* _TASK ITEM_
For this exercise, return exactly the lines of the material below that begin at the one with "right shoulder: (333, 150, -3)" and stop after the one with "right hip: (794, 367, -3)".
▶
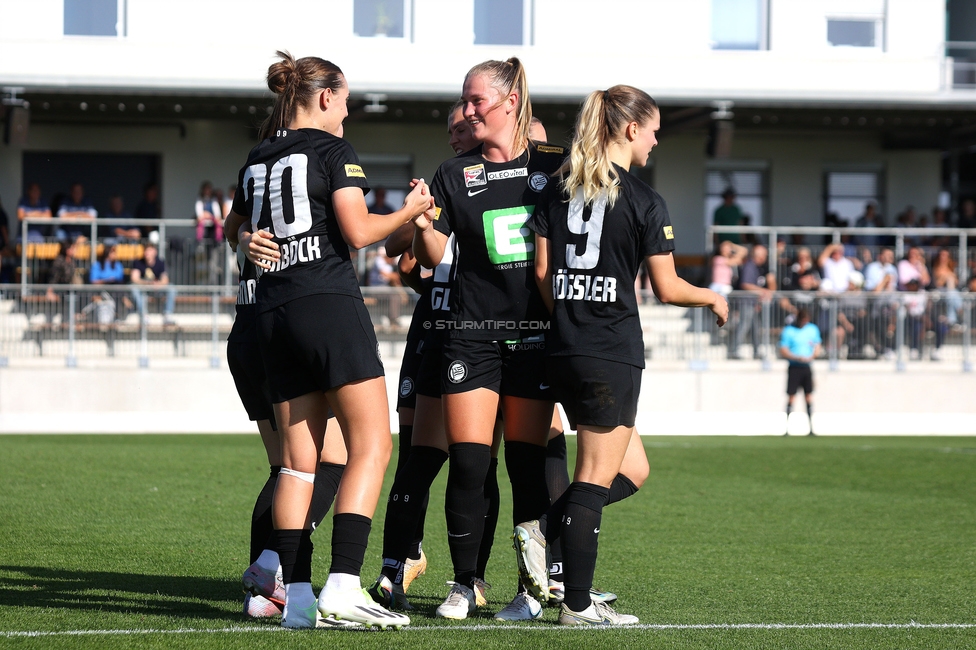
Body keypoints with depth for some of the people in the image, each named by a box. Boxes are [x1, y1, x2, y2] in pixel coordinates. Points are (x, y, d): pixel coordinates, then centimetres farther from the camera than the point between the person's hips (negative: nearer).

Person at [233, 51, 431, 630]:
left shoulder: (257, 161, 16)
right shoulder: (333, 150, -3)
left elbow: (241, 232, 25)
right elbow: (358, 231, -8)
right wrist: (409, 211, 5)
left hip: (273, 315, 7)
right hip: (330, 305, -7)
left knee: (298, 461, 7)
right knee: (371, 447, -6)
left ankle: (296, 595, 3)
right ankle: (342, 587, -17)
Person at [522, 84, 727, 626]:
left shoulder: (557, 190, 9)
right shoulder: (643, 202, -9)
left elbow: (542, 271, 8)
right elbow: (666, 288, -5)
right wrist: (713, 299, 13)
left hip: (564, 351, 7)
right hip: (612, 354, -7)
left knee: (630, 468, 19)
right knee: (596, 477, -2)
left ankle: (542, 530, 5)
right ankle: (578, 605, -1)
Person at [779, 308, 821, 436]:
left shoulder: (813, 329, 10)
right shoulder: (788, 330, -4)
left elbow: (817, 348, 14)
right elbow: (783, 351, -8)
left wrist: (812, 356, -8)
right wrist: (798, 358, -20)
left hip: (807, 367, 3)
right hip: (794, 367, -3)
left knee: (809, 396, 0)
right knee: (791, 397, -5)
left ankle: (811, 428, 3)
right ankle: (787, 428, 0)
◀
* _RESULT FOR THIS EXERCISE_
right shoulder: (333, 150, -3)
left elbow: (241, 232, 25)
right elbow: (358, 231, -8)
right wrist: (409, 211, 5)
left hip: (273, 315, 7)
right hip: (330, 305, -7)
left knee: (298, 461, 7)
right knee: (371, 447, -6)
left ankle: (296, 595, 3)
right ankle: (342, 587, -17)
Person at [522, 84, 727, 626]:
left shoulder: (557, 190, 9)
right shoulder: (643, 202, -9)
left elbow: (542, 271, 8)
right elbow: (666, 288, -5)
right wrist: (713, 299, 13)
left hip: (564, 351, 7)
right hip: (612, 354, -7)
left knee: (630, 468, 19)
right knee: (596, 477, -2)
left ankle: (542, 530, 5)
right ankle: (578, 605, -1)
Person at [779, 308, 821, 436]:
left shoulder: (813, 329, 10)
right shoulder: (788, 330, -4)
left elbow: (817, 348, 14)
right elbow: (783, 351, -8)
left wrist: (812, 356, -8)
right wrist: (798, 358, -20)
left hip: (807, 367, 3)
right hip: (794, 367, -3)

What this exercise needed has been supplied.